The Khallad Identification, Day of, More Blind Sheikh, and Yemen – Additions to 9/11 Timeline as of October 6, 2007

A set of recent additions to the 9/11 Timeline deals with the identification of al-Qaeda leader Khallad bin Attash for the CIA. The identification, made by an asset known as Omar, placed bin Attash at al-Qaeda's Malaysia summit, with 9/11 hijackers Nawaf Alhazmi and Khalid Almihdhar, who was connected to the Cole bombing and who the CIA appears to have confused with bin Attash for a short while. The identification should have been communicated to the FBI, but not only did the CIA again fail to watchlist Alhazmi, Almihdhar, or Cole bombing mastermind bin Attash, but they also failed to inform the FBI's Cole investigators of the identification, not once, not twice, but three times in the month after the identification.

On the day of 9/11, President Bush prolonged a briefing about a school visit, top CIA officials learned of the first attack at 8:48, the CIA counterterrorist centre learned of an unaccounted for plane shortly after 9:03, the Pentagon's war room did not realize the building had been hit after flight 77's impact, and a report of a jet approaching President Bush's ranch was a false alarm.

The 'Blind Sheikh', Sheikh Omar Abdul-Rahman, whose representatives held secret talks with US officials in the late 1980s, should have been a suspect in the murder of a bin Laden fundraiser in the US, but he was never even questioned. Egyptian intelligence warned the US about the Sheikh, but the CIA reportedly obstructed the FBI's investigation of him after the WTC bombing in 1993, as it did after the assassination of Meir Kahane in 1990. Sheikh Abdul-Rahman was finally arrested after the Landmarks plot was foiled.

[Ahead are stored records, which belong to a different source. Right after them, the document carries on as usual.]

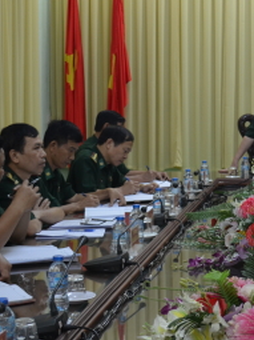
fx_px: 852
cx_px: 295
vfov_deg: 22.5
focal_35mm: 87
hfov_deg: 16.3
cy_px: 164
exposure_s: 1/60
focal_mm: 28
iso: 640
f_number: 4.5
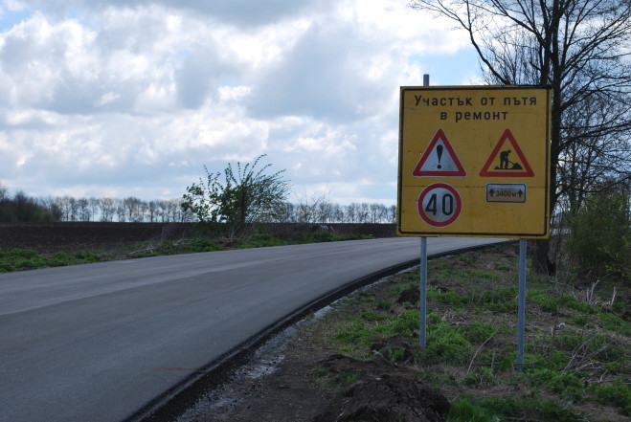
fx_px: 1448
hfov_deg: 24.6
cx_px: 316
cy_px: 211
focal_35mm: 82
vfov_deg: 16.6
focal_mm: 55
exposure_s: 1/250
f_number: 8
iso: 100
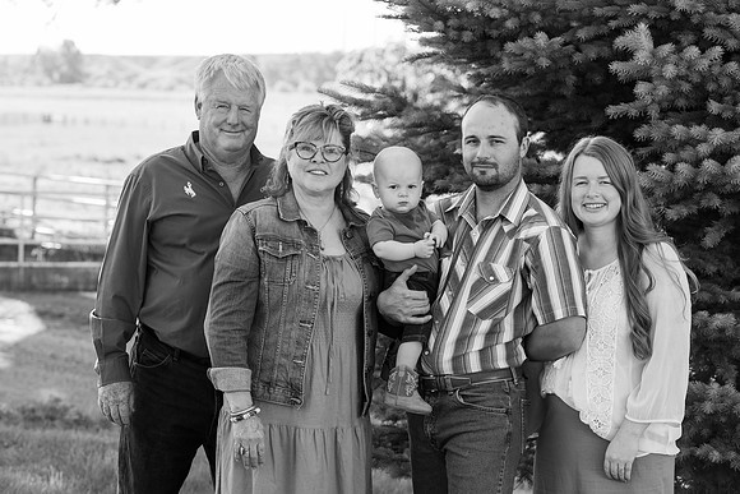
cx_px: 370
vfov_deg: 14.1
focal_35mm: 97
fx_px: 1994
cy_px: 247
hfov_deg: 21.0
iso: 500
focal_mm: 97
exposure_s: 1/500
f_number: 5.6
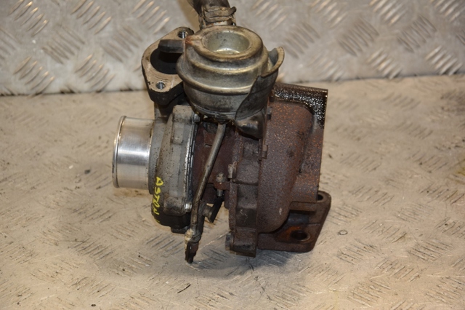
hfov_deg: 18.2
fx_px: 1452
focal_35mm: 112
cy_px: 155
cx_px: 232
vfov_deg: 12.2
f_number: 5.3
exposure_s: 1/200
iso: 800
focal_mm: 75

Elsewhere, the US withdrew from Somalia after the Black Hawk Down incident and also withdrew from Yemen after militants bombed two hotels near where US troops stayed in 1992. Al-Qaeda later used a communications hub in Yemen the National Security Agency was monitoring to coordinate the bombing of the USS ''Cole''. The NSA went on to repeatedly intercept calls by Khalid Almihdhar to and from the hub.

Miscellaneous entries include US special forces not being allowed to target Taliban leader Mullah Omar, Zacarias Moussaoui meeting a CIA asset in Azerbaijan in 1997, Dick Cheney saying Ned Lamont's primary win over Joe Lieberman would please al-Qaeda types, and an Oregon lawyer being wrongly arrested for the Madrid train bombings. What's more, a fire at the CIA in August 2001 helped prepare the agency for its evacuation on 9/11, and Bosnian intelligence was penetrated by al-Qaeda.

In addition, Mohamed Atta, who learned to fly near the base of a CIA front company, traveled through Prague on his way to the US. Two days before he arrived a Pakistani businessman with a similar name arrived, but was deported because he did not have a visa. After 9/11, this caused some confusion, but the CIA figured it out by December 2001. Finally, the US started investigating a suspicious charity, the Benevolence International Foundation, in 1998, only a few years after learning it was suspicious and after it was shut down in Saudi Arabia. It and an affiliate were raided after 9/11.